President Donald Trump plans to deny federal employees billions of dollars in back pay when the government finally reopens after the shutdown, according to U.S. media reporting.
The Government Employee Fair Treatment Act of 2019, which Trump signed during the last government shutdown, is widely understood to automatically pay furloughed workers for their forced time off during a government shutdown.
But a new White House memo argues that, thanks to a single phrase, the law doesn’t automatically cover furloughed employees, Axios reported.
If that’s the case, the roughly 750,000 furloughed employees could lose out on billions of dollars’ worth of pay.
Congressional Budget Office Director Phillip Swagel estimated, in a letter to lawmakers, that the furloughed employees’ compensation cost is roughly $400 million per day, meaning that, after just a few days, the amount has ballooned into billions.

The law in question says that furloughed workers shall be compensated “subject to the enactment of appropriations Acts ending the lapse,” with “lapse” being a technical word for a shutdown.
Until now, that was widely understood to mean that as long as Congress follows the law and passes an appropriations bill to end the shutdown, workers will be compensated later.
According to the White House, though, the back pay is not “self-executing” and must be specifically appropriated by Congress, according to Axios.
“Does this law cover all these furloughed employees automatically? The conventional wisdom is: Yes, it does. Our view is: No, it doesn’t,” a senior White House official told the publication.

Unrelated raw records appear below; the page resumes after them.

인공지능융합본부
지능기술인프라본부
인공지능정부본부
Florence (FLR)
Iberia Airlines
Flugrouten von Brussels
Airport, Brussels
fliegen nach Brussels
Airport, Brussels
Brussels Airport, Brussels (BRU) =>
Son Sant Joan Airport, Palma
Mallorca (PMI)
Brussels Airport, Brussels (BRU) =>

Legal experts, however, disagreed, telling Axios the law was “quite clear” and that the phrase in question was a recognition of the appropriations process, not a restriction on compensating furloughed workers.
Before he entered office, Trump had a long history of not paying his workers. A 2016 investigation by USA Today found that he had been involved in more than 3,500 lawsuits for allegedly failing to pay contractors, hospitality staff, real estate brokers, and even his own lawyers.

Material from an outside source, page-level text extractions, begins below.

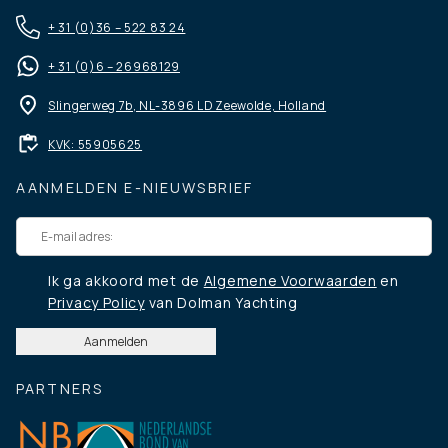
+ 31 (0)36 – 522 83 24
+ 31 (0)6 – 26968129
Slingerweg 7b, NL-3896 LD Zeewolde, Holland
KVK: 55905625
AANMELDEN E-NIEUWSBRIEF
Ik ga akkoord met de
Algemene Voorwaarden
en
Privacy Policy
van Dolman Yachting
PARTNERS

Between 2005 and 2016, his companies were also cited for 24 violations of the Fair Labor Standards Act for failing to pay overtime or minimum wage, according to the U.S. Department of Labor.

Regardless of how the federal employees law is ultimately interpreted, though, the threat to withhold federal employees’ back pay is part of a broader strategy to make the shutdown as painful as possible for Democrats, and to force them to agree to a Republican spending bill, according to Axios.
Both Trump and his budget director, Russ Vought, have warned that Republicans plan to try to fire furloughed workers permanently.
Vought also announced the administration is withholding more than $20 billion worth of funding that was already approved for infrastructure projects in Democratic cities and states.
The Daily Beast has reached out to the White House for comment.